4. Нормативно-правовая база современной России. Она в определенной степени соответствует концептуальной развитости, приближаясь к выражению правовой нормой самых передовых взглядов и общественных тенденций. Однако это чисто логическое отражение природы и сущности правовой политики. Здесь правовая логика, не учитывающая личного интереса законодателя, делает серьезную ошибку, отождествляя должное и мыслимое состояние нормативно-правовой базы с существующей и реально осуществляемой правовой политикой. Поскольку логическое не совпадает с историческим и всякое законодательство далеко от совершенства, то современное законодательство России, пытающееся отразить быстро меняющуюся реальность, вдвойне нуждается в реформировании. Продолжая «совершенствоваться», законодательство лишь стимулирует избыточный формализм. Чтобы его избежать, авторы «Русской доктрины» предлагают вернуться к традиции и модернизировать Свод законов М.М. Сперанского. «В старой России был накоплен в правовой сфере мощнейший интеллектуальный потенциал. Законы империи лаконичны, написаны блестящим языком, который должен был бы стать образцом для нынешних юристов» [3, с. 784].
Указывая на необходимость предпочтения традиционного языка, культурных традиций, отечественного правового опыта мировому, авторы «Русской доктрины» упускают содержательную результативность. Если доминантой правовой политики является правовая форма, то концептуальная развитость во многом стимулирует правовой формализм, замыкаясь на правовую систему, оторванную от реальности. Для преодоления разрыва между правовой формой и политико-правовым содержанием необходимо вернуться к болезненной практике реформирования российской правовой политики, пожертвовать правовой стройностью, системностью и изящной абстрактностью и избавиться от концептуального формализма. Законам должны быть присущи не только лаконичность и блестящий языковой дизайн, но и правовой результат. Это первый шаг к содержательности правовой политики.
5. Институционально заданное нормативно-правовое своеобразие и традиционно поддерживаемый в обществе уровень правопорядка. Нормативно-правовая база и институционально заданный уровень правопорядка определяют правополитические процессы. Нормативно-правовая база демонстрирует предпосылки правового формализма, но однозначно его не определяет. Влияние оказывают также
функционально-динамические характеристики правовой политики и функциональная деятельность профессионалов - субъектов правовой политики, заинтересованных в правовом результате и правовом развитии в наибольшей степени.

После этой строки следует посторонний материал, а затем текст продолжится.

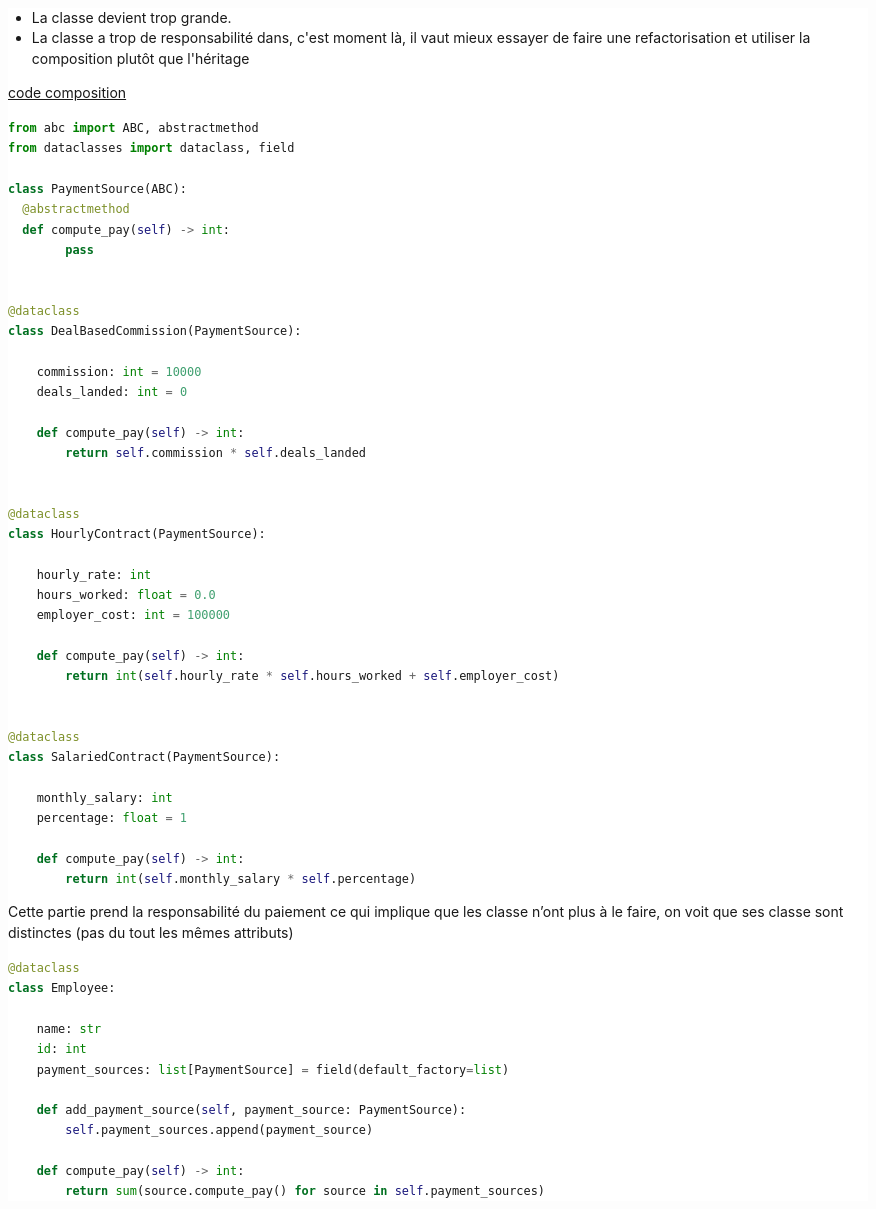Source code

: - La classe devient trop grande.
- La classe a trop de responsabilité dans, c'est moment là, il vaut mieux essayer de faire une refactorisation et utiliser la composition plutôt que l'héritage

[code composition](https://github.com/JonathanNdambaPro/code_adanced_course/blob/main/composition_over_inherence/with_composition.py)

```py
from abc import ABC, abstractmethod
from dataclasses import dataclass, field

class PaymentSource(ABC):
  @abstractmethod
  def compute_pay(self) -> int:
        pass


@dataclass
class DealBasedCommission(PaymentSource):

    commission: int = 10000
    deals_landed: int = 0

    def compute_pay(self) -> int:
        return self.commission * self.deals_landed


@dataclass
class HourlyContract(PaymentSource):

    hourly_rate: int
    hours_worked: float = 0.0
    employer_cost: int = 100000

    def compute_pay(self) -> int:
        return int(self.hourly_rate * self.hours_worked + self.employer_cost)


@dataclass
class SalariedContract(PaymentSource):

    monthly_salary: int
    percentage: float = 1

    def compute_pay(self) -> int:
        return int(self.monthly_salary * self.percentage)
```

Cette partie prend la responsabilité du paiement ce qui implique que les classe n’ont plus à le faire, on voit que ses classe sont distinctes (pas du tout les mêmes attributs)

```py
@dataclass
class Employee:

    name: str
    id: int
    payment_sources: list[PaymentSource] = field(default_factory=list)

    def add_payment_source(self, payment_source: PaymentSource):
        self.payment_sources.append(payment_source)

    def compute_pay(self) -> int:
        return sum(source.compute_pay() for source in self.payment_sources)


```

В итоге рассмотрения статики российской правовой политики можно утверждать, что ее структурно-статистические характеристики не создают непреодолимых предпосылок, поддерживающих и тем более стимулирующих правовой формализм и правовой нигилизм. Однако реальные предпосылки возникновения несоразмерности правовой формы и политико-правового содержания они демонстрируют со всей определенностью.
В осуществлении правовой политики важное значение имеют учет реалий российской действительности, соблюдение лучших традиций правовой культуры и учет правовых ценностей, укоренившихся в образе жизни и поведении индивидов и всего народа (например, учет и культивирование коллективистских, нравственных начал) [5]. Пренебрежение этими базовыми принципами правовой политики закономерно приводит к ряду угрожающих деформационных процессов роста правового формализма и нигилизма.